• [Passage]:
· · · · · · ·
Posts Tagged ‘Redhat’

Simple IP Failover

Thursday, August 13th, 2009

At work, we have a few virtual machines which are part of some sort of cluster.  Some are active/active and some are active/passive.  Some are load balancers and some are webservers.  Using clustering or IP failover for high availability is a great.  It's much easier to update nodes one at a time without having to schedule downtime or cause noticeable impact to the end user.  In the past I've been using the Linux-HA software.  It's full featured but very complicated.

Recently, I've been working on moving one of our services from Redhat Enterprise Linux based virtual machines to Ubuntu Linux.  Redhat has always served us pretty well, but some of the project requirements included newer versions of software than what was available in the lastest distribution.  These requirements were met with the latest long term release of Ubuntu, which is now over a year old.  I appreciate the timely release schedule that Ubuntu uses as well as the inclusion of the latest versions of various packages.  But, I'm getting off topic here.  I was utilizing the Linux-HA software with Redhat to run an active/active cluster.  Each cluster node handled http requests directly (one hostname had a couple IP addresses associated).  This worked well, but the Linux-HA software wasn't fun to manage.  I didn't use any front end tools, just edited the XML files and loaded them.  My other complaint was that the requests were not properly balanced over all the nodes using the DNS round robin approach.
· · · · · · ·
• [Supplied records]:
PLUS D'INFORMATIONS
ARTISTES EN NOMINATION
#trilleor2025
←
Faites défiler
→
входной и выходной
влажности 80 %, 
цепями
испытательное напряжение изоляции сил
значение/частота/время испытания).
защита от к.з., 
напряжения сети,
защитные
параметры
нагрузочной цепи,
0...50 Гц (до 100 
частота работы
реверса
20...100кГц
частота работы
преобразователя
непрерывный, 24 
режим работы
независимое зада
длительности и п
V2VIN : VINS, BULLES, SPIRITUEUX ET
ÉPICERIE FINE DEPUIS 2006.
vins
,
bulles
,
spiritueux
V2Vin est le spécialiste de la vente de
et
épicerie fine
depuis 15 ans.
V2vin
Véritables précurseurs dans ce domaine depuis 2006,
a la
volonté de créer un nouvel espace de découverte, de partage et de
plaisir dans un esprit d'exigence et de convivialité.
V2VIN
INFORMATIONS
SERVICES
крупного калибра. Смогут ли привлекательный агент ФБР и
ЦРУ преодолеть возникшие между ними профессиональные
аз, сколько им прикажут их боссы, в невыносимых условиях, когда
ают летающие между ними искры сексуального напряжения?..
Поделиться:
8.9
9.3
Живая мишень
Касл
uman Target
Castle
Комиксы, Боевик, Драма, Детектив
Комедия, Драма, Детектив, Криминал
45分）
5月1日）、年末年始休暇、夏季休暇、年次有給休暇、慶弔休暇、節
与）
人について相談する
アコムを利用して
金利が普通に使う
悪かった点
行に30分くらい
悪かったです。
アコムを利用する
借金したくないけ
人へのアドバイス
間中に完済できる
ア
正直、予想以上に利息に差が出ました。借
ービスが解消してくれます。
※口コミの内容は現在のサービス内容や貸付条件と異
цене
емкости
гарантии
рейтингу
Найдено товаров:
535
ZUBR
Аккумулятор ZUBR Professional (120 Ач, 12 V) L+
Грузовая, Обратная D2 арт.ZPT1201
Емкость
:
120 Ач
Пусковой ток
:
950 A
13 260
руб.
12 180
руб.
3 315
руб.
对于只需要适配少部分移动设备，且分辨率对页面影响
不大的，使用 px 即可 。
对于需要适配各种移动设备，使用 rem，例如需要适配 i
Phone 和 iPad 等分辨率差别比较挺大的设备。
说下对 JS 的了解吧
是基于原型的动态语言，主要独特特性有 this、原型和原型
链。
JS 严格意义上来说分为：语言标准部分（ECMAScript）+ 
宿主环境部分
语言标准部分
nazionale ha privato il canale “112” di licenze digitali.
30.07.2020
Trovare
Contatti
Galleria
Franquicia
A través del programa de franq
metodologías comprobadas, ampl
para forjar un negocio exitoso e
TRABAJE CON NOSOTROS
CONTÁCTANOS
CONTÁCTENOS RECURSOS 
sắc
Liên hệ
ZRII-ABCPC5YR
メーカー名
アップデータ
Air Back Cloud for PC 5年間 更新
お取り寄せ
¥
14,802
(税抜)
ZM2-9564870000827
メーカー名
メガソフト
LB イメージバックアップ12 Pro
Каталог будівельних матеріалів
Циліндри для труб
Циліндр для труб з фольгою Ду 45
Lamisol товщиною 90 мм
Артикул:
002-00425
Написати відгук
· · · · · · ·
• [Activities]:
a) Answer these questions about the IP failover post, one line each:
(i) What software had the writer been using in the past for clustering?
(ii) To which Linux distribution is the writer moving one of the services?
(iii) What approach does the writer say failed to balance requests properly over all the nodes?
b) Summarize the IP failover post in two sentences.
Base your answers solely on the IP failover post, not on the data.

• [Replies]:
a)
(i) Linux-HA
(ii) Ubuntu Linux
(iii) The DNS round robin approach

b) At work, the writer runs clusters of virtual machines for high availability and has used the full-featured but very complicated Linux-HA software. The writer is moving a service from Redhat Enterprise Linux to Ubuntu to get newer software versions, and the earlier Redhat active/active cluster ran on Linux-HA, which was no fun to manage through hand-edited XML files, while DNS round robin did not balance requests properly across the nodes.